======== Data to use ========
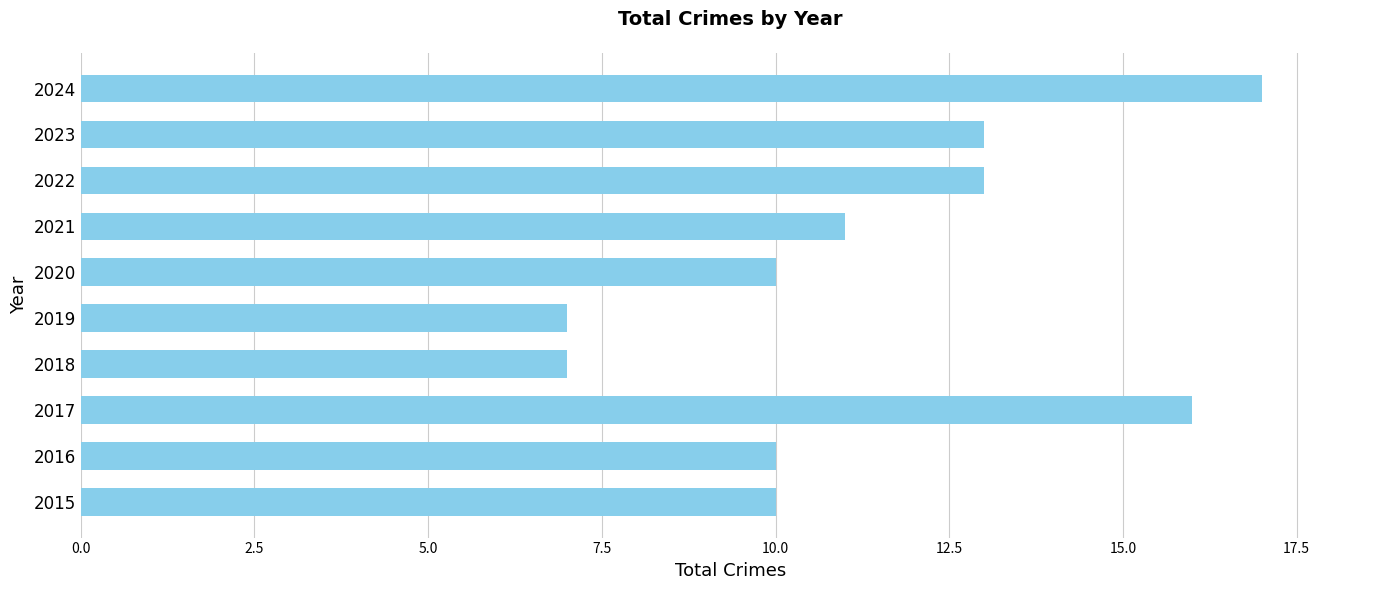

The value at 2020 is 10. True or false?

True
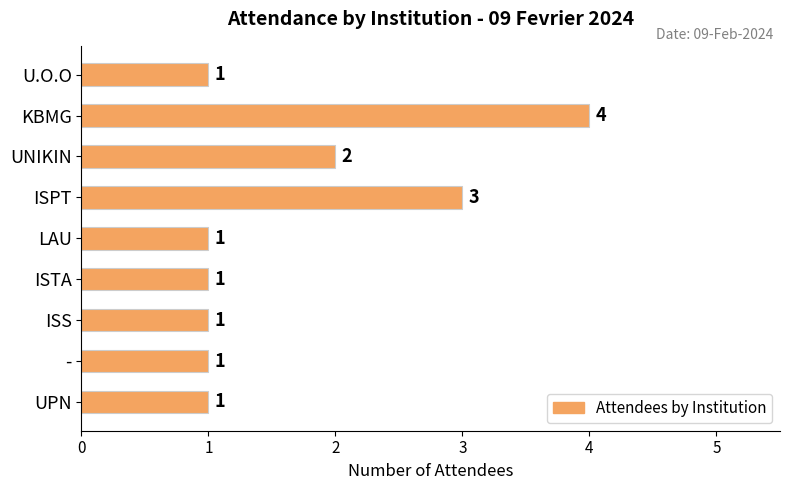

How many values are between 1 and 2?

7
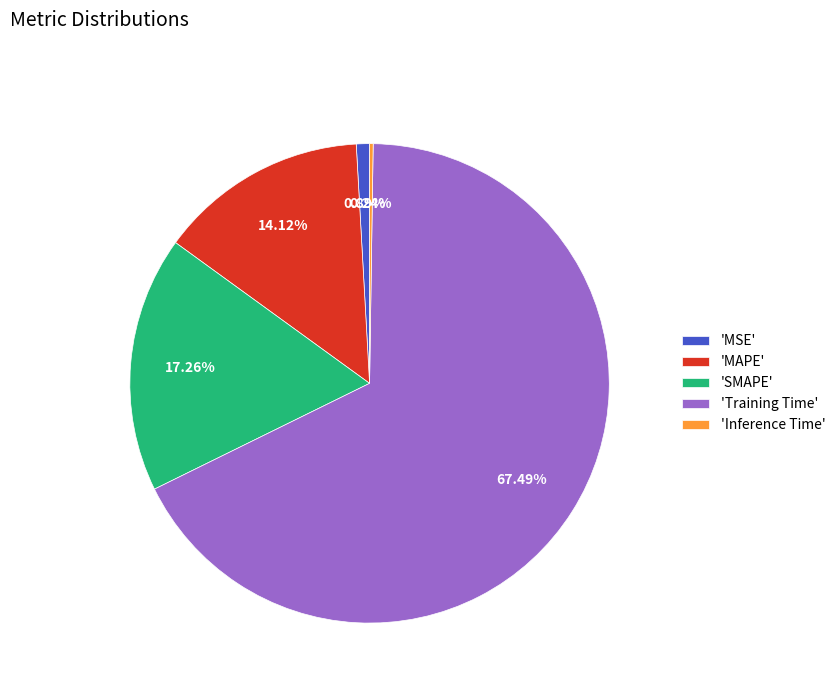

Approximately how many times larger is the value at 'SMAPE' compared to 'Training Time'?

0.3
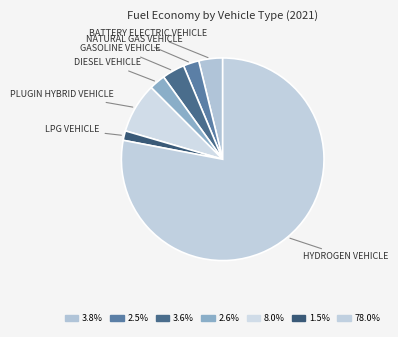

How many segments does this pie chart have?

7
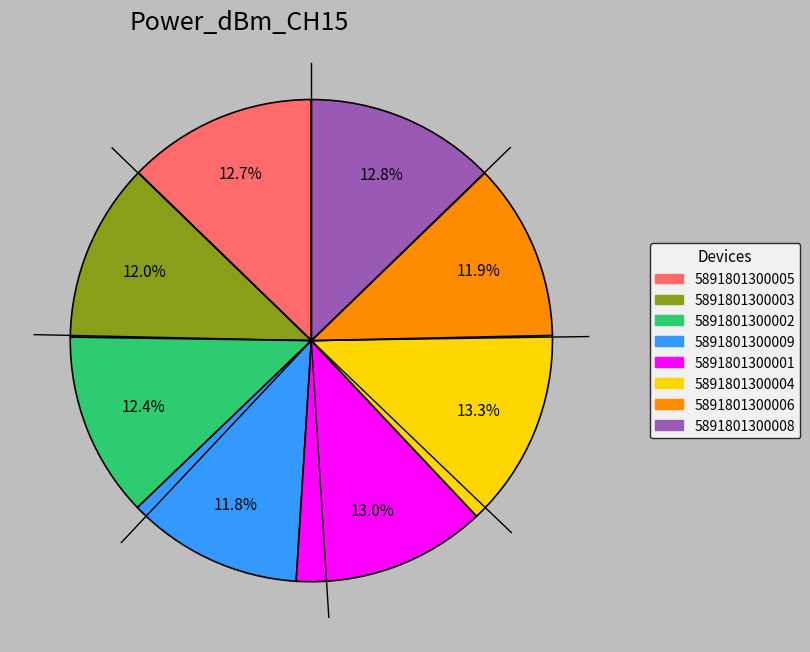

What portion of the pie excludes 5891801300006?

88.1%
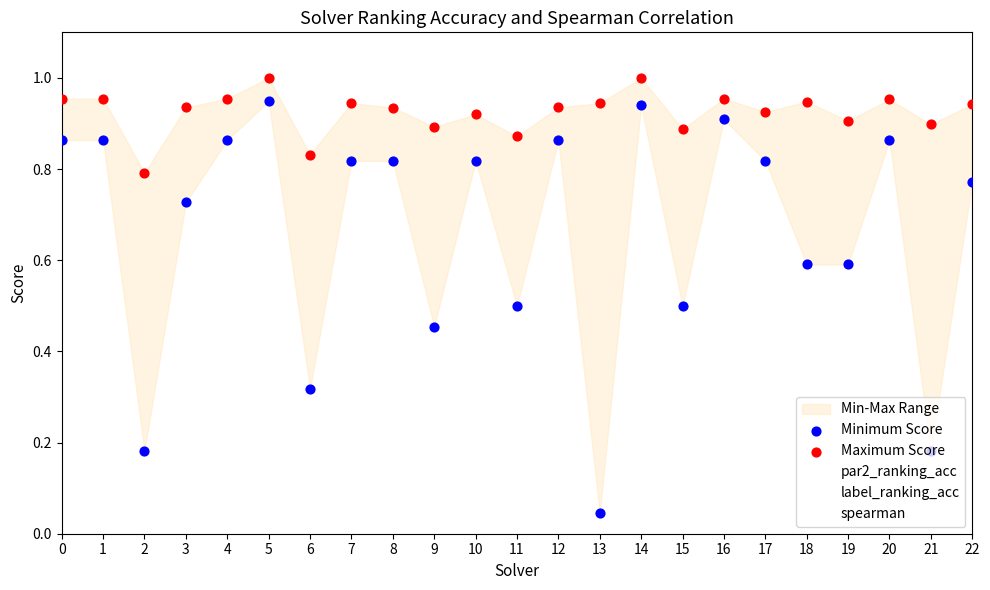

At which category is the sum across all series the highest?

5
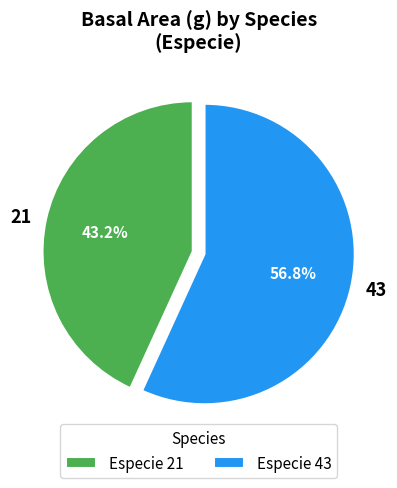

Which has a higher value, 21 or 43?

43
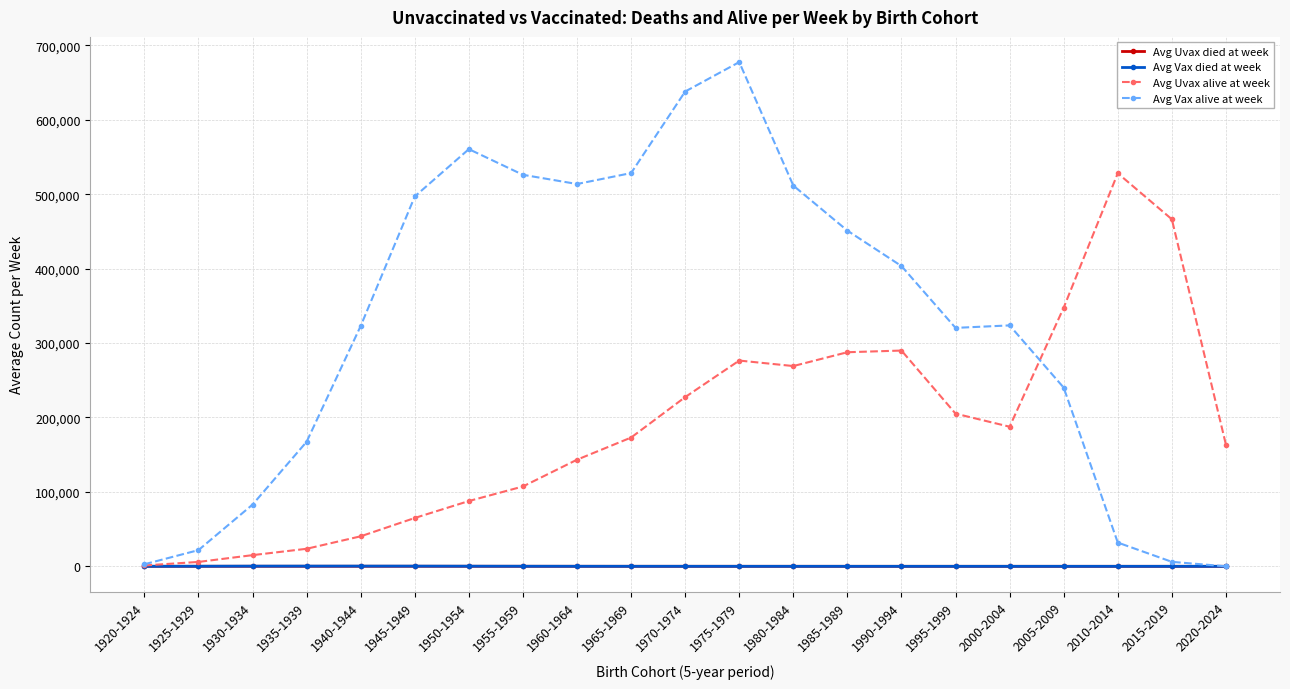

What position from the right is 1945-1949?

16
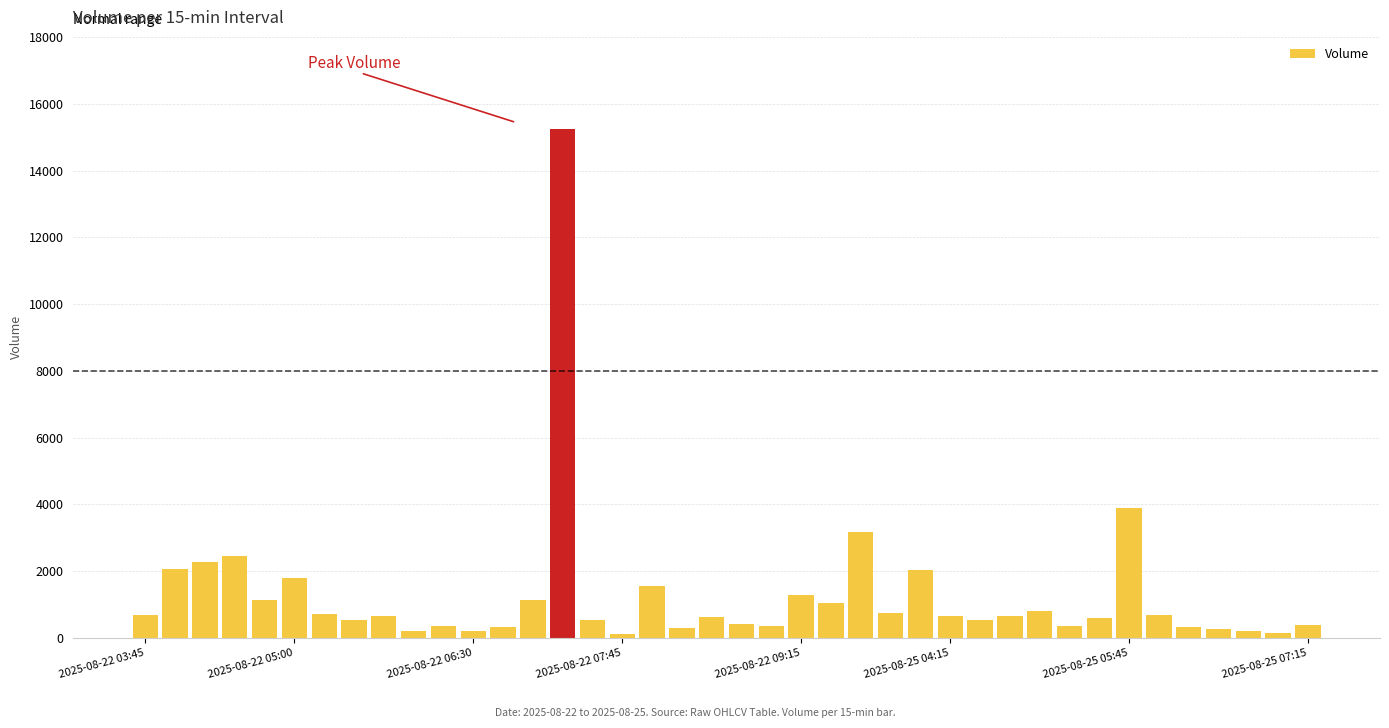

Does the chart contain any negative values?

No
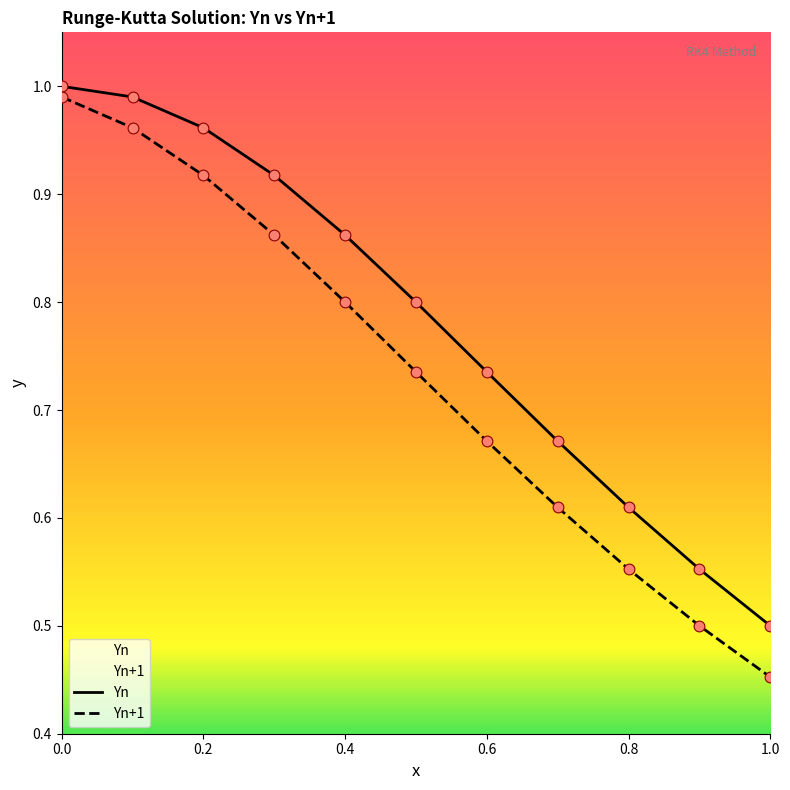

Which series has the largest Y range (max minus min)?

Yn+1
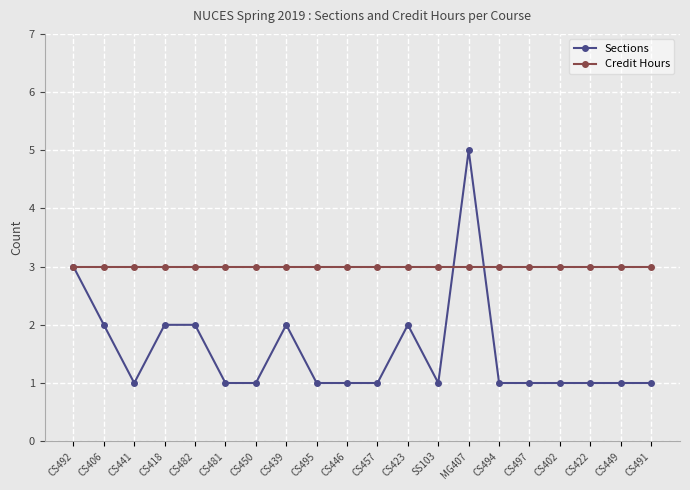

What are all the series names shown in the legend?

Sections, Credit Hours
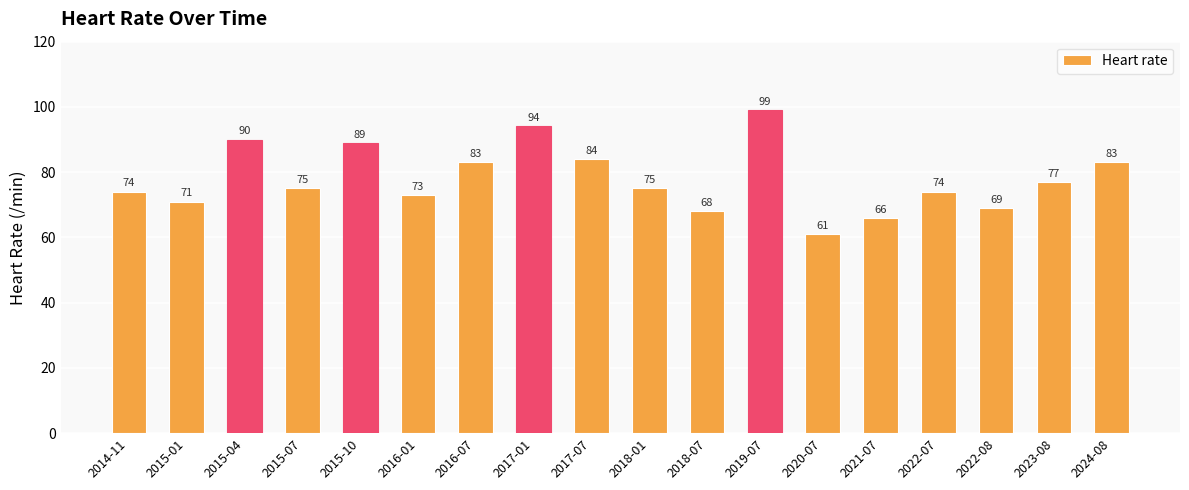

Does the chart contain any negative values?

No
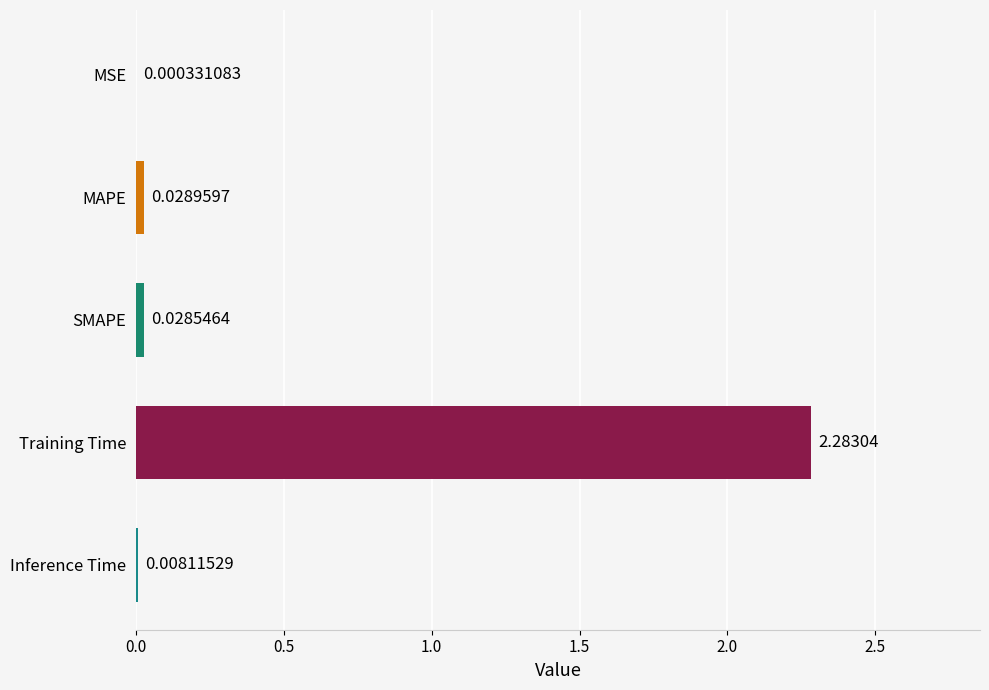

How many data points does each series have?

5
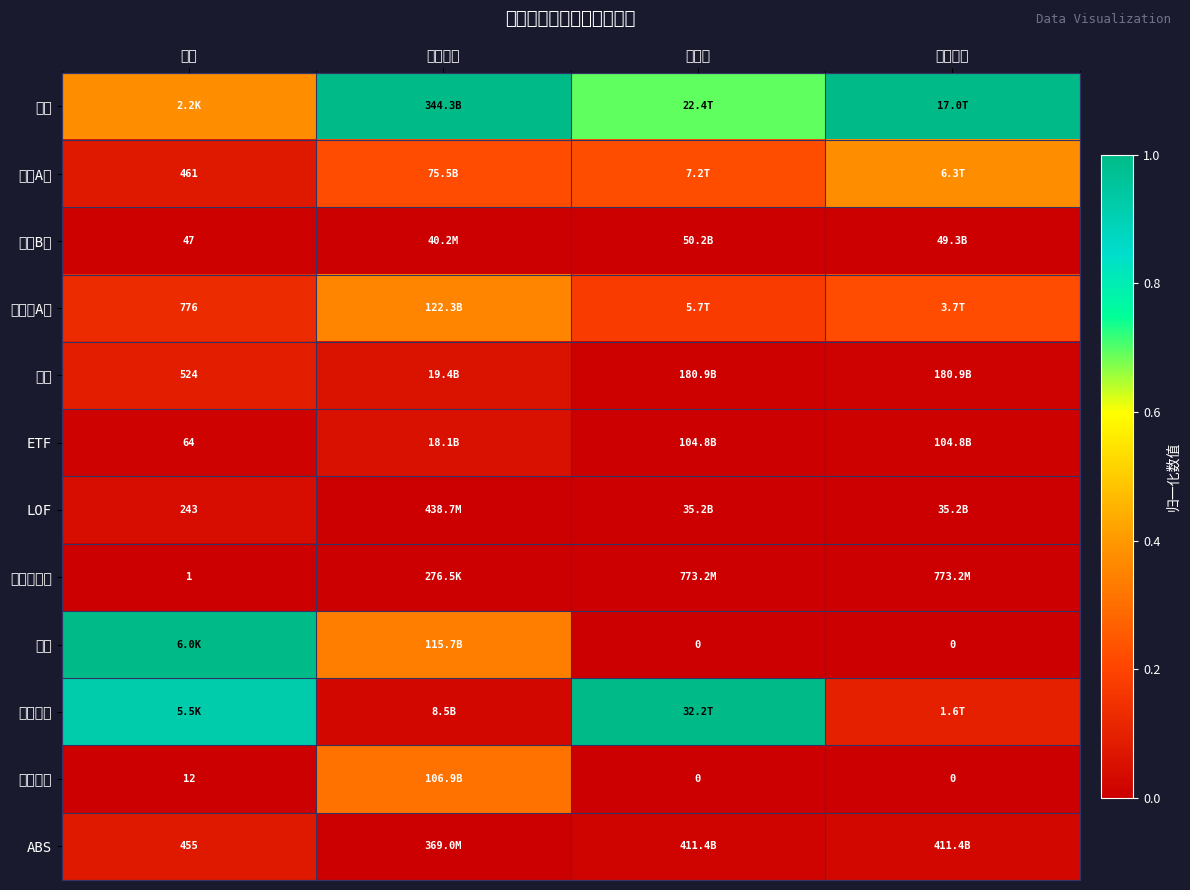

What is the difference between the highest and lowest values at 数量?

1.0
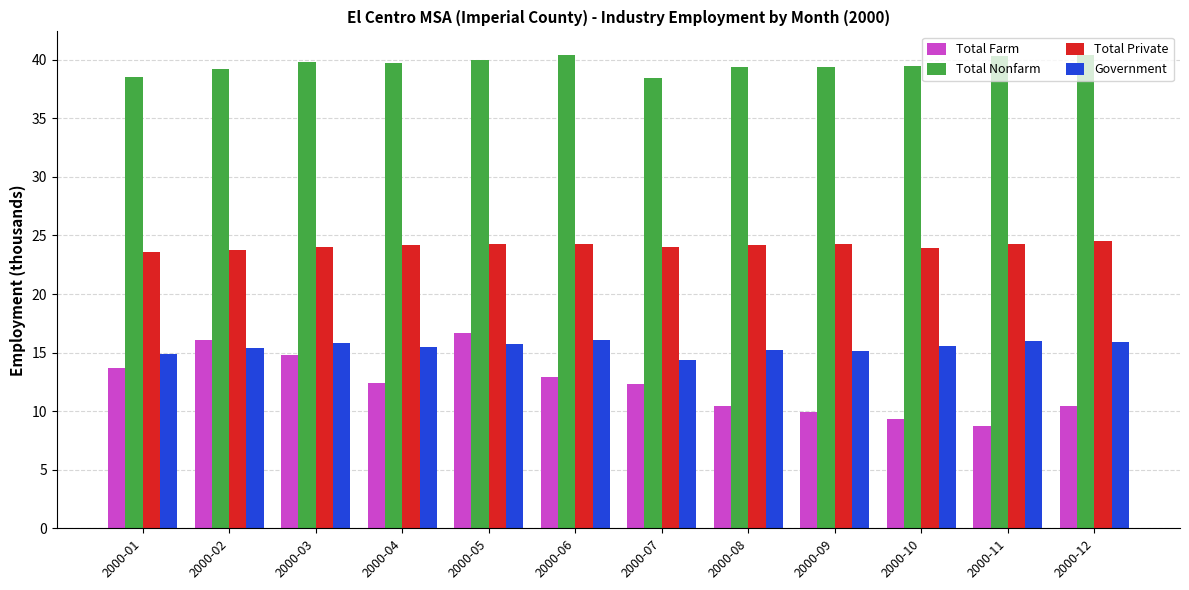

What is the smallest value displayed?

8.7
========
**Problem to solve:**
Please copy all of the quiz items above word for word, leaving out the pictures.

**Expected output:**
The value at 2020 is 10. True or false?

True

How many values are between 1 and 2?

7

Approximately how many times larger is the value at 'SMAPE' compared to 'Training Time'?

0.3

How many segments does this pie chart have?

7

What portion of the pie excludes 5891801300006?

88.1%

At which category is the sum across all series the highest?

5

Which has a higher value, 21 or 43?

43

What position from the right is 1945-1949?

16

Does the chart contain any negative values?

No

Which series has the largest Y range (max minus min)?

Yn+1

What are all the series names shown in the legend?

Sections, Credit Hours

Does the chart contain any negative values?

No

How many data points does each series have?

5

What is the difference between the highest and lowest values at 数量?

1.0

What is the smallest value displayed?

8.7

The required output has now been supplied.